Ion implantation is a physical process that is employed in semiconductor device fabrication to selectively implant dopant into semiconductor and/or wafer material. Thus, the act of implanting does not rely on a chemical interaction between a dopant and semiconductor material. For ion implantation, dopant atoms/molecules are ionized, accelerated, formed into a beam, analyzed, and swept across a wafer, or the wafer is swept through the beam. The dopant ions physically bombard the wafer, enter the surface and come to rest below the surface, at a depth related to their energy.
An ion implantation system is a collection of sophisticated subsystems, each performing a specific action on the dopant ions. In one example, dopant elements, in gas or solid form, are introduced inside an ionization chamber and ionized by a suitable ionization process. In one example process, the chamber is maintained at a low pressure (vacuum). A filament or indirectly heated cathode is located within the chamber and is heated to the point where electrons are created from the cathode source. The negatively charged electrons are attracted to an oppositely charged anode also within the chamber. During the travel from the cathode to the anode, the electrons collide with the dopant source elements (e.g., molecules or atoms) and create a host of positively charged ions from the source gas material.
Generally, other positive ions are created in addition to desired dopant ions. The desired dopant ions are selected from the ions by a process referred to as analyzing, mass analyzing, selection, or ion separation. Selection is accomplished utilizing a mass analyzer that creates a magnetic field through which ions from the ionization chamber travel. The ions leave the ionization chamber at relatively high speeds and are bent into an arc by the magnetic field. The radius of the arc is dictated by the mass of individual ions, speed, and the strength of the magnetic field. An exit of the analyzer permits only one species of ions, the desired dopant ions, to exit the mass analyzer.
An acceleration system is employed to accelerate or decelerate the desired dopant ions to a predetermined momentum (e.g., mass of a dopant ion multiplied by its velocity) to penetrate the wafer surface. For acceleration, the system is generally of a linear design with annular powered electrodes along its axis. As the dopant ions enter therein, they are accelerated there through.

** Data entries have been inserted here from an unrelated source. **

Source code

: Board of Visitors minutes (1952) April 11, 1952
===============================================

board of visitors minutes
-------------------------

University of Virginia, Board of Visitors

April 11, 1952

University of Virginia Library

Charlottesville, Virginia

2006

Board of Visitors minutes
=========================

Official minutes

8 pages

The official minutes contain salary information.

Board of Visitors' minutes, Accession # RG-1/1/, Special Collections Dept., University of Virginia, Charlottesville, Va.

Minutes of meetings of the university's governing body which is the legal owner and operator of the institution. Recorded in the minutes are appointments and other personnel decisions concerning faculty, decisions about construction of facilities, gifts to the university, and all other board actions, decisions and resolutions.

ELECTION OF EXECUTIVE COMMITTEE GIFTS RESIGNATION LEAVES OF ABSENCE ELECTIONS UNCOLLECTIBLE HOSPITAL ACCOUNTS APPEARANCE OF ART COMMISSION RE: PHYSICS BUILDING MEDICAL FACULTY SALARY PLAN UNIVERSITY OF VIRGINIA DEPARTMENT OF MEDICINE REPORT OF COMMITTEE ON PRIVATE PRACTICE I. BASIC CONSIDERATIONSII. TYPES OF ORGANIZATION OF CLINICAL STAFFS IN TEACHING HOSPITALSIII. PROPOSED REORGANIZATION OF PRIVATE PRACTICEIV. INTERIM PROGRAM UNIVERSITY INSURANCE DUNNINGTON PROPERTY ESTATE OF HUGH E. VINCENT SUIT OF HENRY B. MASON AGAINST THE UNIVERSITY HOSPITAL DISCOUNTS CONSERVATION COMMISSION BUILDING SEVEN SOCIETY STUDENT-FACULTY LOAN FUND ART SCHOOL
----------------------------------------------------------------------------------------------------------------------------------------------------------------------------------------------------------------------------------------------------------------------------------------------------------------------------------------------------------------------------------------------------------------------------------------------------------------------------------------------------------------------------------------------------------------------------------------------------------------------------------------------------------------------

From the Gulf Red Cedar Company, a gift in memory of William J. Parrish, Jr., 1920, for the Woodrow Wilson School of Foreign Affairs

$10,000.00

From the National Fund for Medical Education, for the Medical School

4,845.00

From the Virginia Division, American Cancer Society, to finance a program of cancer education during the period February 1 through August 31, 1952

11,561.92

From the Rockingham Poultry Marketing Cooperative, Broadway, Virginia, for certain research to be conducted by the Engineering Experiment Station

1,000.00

Subsequently, the accelerated ions within the beam are directed toward a target wafer or location. The ion beam strikes the target with an actual angle of incidence, which is typically measured in one or two dimensions from normal. This actual angle can vary from a desired or selected angle of implantation.
Operation of an ion implantation system or other ion beam equipment (e.g., linear accelerators) may result in the production of contaminant particles. These particles can result in a number of ways, such as ions striking photoresist coated surfaces, particles breaking off of components within the system, and the like. The contaminant particles can interfere with ion implantation processes and degrade and/or destroy semiconductor devices undergoing ion implantation. For example, particles can collide with and adhere to target wafers during ion implantation resulting in yield loss. As another example, the particles can become implanted impacting device operation.
As a result, semiconductor device manufactures may measure particles on semiconductor wafers after ion implantation. This measurement allows a determination or estimation of particles present within an ion beam during ion implantation. However, only a small fraction of the particles are measured and adjustments can only be performed after the ion implantation process has concluded.